- **Task details**: Check each line of the data below for the word "center", then extract the ones that have it.

*** Opening of Entries supplied ***

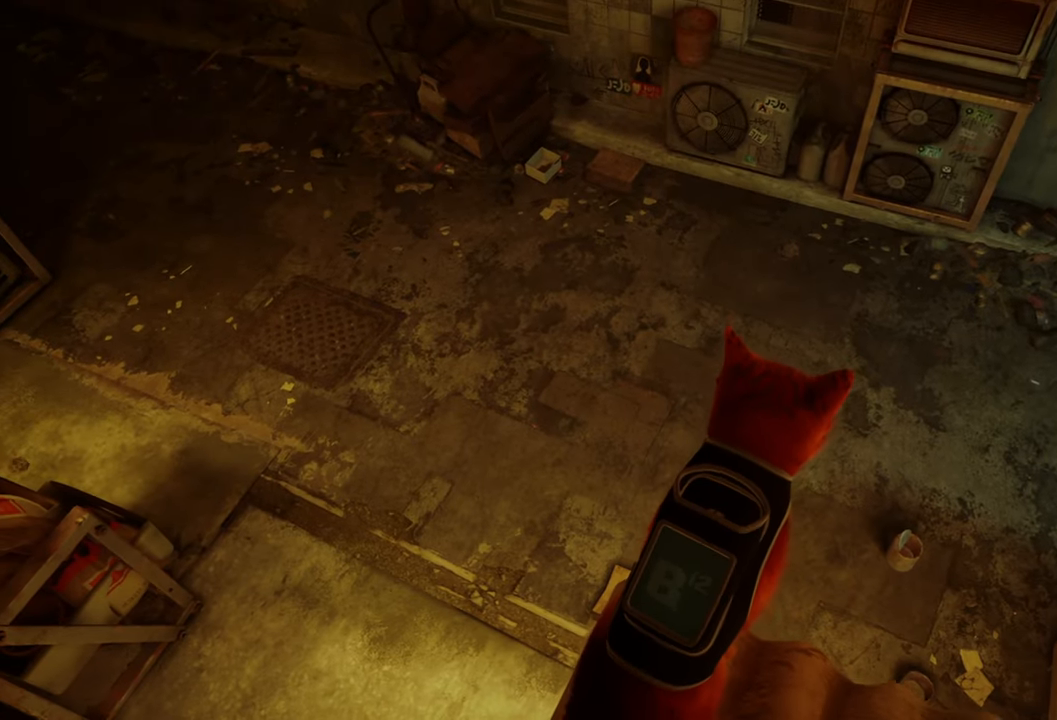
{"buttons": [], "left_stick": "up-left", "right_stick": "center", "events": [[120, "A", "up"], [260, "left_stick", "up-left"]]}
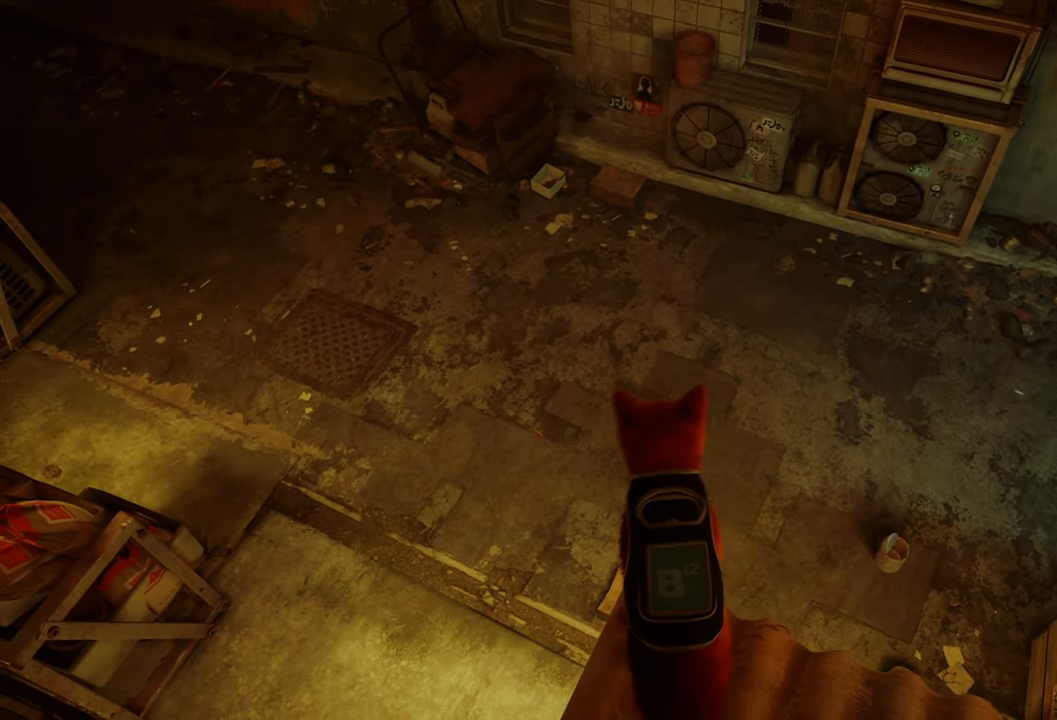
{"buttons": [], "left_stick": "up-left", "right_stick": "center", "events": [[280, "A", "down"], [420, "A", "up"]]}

*** Close of Entries supplied ***
*** Opening of Entries supplied ***

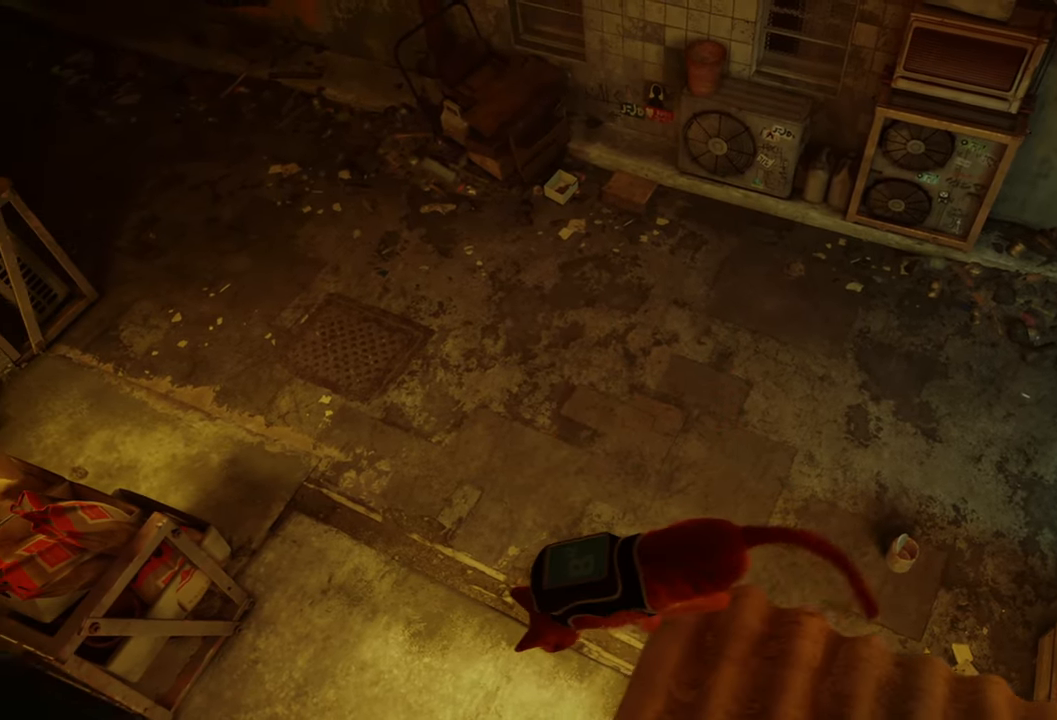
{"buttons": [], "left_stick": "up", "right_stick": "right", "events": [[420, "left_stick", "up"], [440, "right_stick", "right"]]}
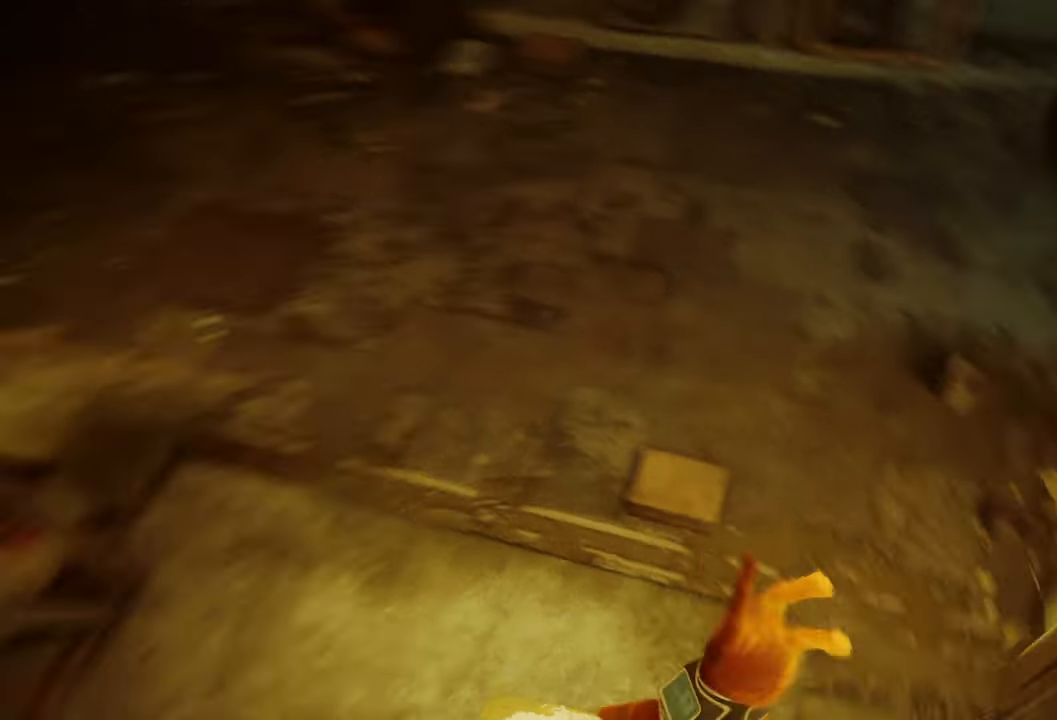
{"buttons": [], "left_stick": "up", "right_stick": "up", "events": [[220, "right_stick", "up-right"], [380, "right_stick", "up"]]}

*** Close of Entries supplied ***

- **Written response**:
{"buttons": [], "left_stick": "up-left", "right_stick": "center", "events": [[120, "A", "up"], [260, "left_stick", "up-left"]]}
{"buttons": [], "left_stick": "up-left", "right_stick": "center", "events": [[280, "A", "down"], [420, "A", "up"]]}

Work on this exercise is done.